## Exercise objective:
Pull every line containing "shows" from the listing below.

## Records to use:
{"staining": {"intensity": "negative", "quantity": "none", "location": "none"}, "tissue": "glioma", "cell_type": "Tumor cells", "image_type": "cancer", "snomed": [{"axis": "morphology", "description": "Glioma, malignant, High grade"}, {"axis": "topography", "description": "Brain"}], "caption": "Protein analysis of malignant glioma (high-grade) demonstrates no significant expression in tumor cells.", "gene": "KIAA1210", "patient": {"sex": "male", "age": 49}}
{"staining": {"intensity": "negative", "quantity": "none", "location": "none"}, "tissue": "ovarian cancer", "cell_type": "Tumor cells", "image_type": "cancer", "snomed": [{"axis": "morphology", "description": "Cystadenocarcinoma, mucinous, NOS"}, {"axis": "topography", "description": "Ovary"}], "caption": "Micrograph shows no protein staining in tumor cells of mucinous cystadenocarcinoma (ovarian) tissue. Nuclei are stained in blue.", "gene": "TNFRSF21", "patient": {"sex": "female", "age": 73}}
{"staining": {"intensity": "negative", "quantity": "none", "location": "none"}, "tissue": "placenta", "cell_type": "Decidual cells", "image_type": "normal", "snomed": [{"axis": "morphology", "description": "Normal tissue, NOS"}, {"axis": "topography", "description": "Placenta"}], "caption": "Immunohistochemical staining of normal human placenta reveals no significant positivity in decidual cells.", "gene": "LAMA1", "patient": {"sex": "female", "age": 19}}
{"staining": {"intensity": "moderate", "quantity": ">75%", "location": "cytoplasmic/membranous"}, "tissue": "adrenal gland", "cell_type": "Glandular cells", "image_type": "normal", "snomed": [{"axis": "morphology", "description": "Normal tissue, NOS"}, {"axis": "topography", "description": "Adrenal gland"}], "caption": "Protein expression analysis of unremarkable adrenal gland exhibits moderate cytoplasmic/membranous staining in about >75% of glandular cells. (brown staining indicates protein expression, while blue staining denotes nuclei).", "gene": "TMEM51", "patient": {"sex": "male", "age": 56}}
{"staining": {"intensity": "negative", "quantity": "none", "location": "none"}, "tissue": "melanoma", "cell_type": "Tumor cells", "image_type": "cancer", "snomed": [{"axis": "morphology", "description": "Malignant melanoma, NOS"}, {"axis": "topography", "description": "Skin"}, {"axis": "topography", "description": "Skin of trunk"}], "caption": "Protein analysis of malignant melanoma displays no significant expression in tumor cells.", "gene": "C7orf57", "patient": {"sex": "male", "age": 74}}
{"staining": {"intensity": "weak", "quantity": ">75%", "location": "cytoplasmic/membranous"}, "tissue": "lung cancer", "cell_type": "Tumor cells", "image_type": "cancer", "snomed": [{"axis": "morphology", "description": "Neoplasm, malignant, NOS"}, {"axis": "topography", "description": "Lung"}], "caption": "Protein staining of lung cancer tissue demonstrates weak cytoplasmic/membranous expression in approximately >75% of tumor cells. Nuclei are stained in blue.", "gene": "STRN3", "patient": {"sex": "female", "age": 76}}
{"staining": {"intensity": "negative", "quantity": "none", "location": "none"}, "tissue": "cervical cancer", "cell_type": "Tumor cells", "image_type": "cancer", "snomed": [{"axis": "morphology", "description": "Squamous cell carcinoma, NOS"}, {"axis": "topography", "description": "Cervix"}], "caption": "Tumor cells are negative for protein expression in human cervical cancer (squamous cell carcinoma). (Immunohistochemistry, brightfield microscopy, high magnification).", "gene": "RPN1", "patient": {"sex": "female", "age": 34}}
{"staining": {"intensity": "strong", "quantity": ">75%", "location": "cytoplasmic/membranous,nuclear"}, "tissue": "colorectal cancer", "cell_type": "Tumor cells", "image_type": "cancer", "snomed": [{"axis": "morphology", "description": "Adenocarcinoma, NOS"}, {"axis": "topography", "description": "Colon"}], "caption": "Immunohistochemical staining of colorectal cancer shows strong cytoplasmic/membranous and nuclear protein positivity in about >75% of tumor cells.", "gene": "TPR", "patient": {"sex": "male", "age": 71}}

## Reply:
{"staining": {"intensity": "negative", "quantity": "none", "location": "none"}, "tissue": "ovarian cancer", "cell_type": "Tumor cells", "image_type": "cancer", "snomed": [{"axis": "morphology", "description": "Cystadenocarcinoma, mucinous, NOS"}, {"axis": "topography", "description": "Ovary"}], "caption": "Micrograph shows no protein staining in tumor cells of mucinous cystadenocarcinoma (ovarian) tissue. Nuclei are stained in blue.", "gene": "TNFRSF21", "patient": {"sex": "female", "age": 73}}
{"staining": {"intensity": "strong", "quantity": ">75%", "location": "cytoplasmic/membranous,nuclear"}, "tissue": "colorectal cancer", "cell_type": "Tumor cells", "image_type": "cancer", "snomed": [{"axis": "morphology", "description": "Adenocarcinoma, NOS"}, {"axis": "topography", "description": "Colon"}], "caption": "Immunohistochemical staining of colorectal cancer shows strong cytoplasmic/membranous and nuclear protein positivity in about >75% of tumor cells.", "gene": "TPR", "patient": {"sex": "male", "age": 71}}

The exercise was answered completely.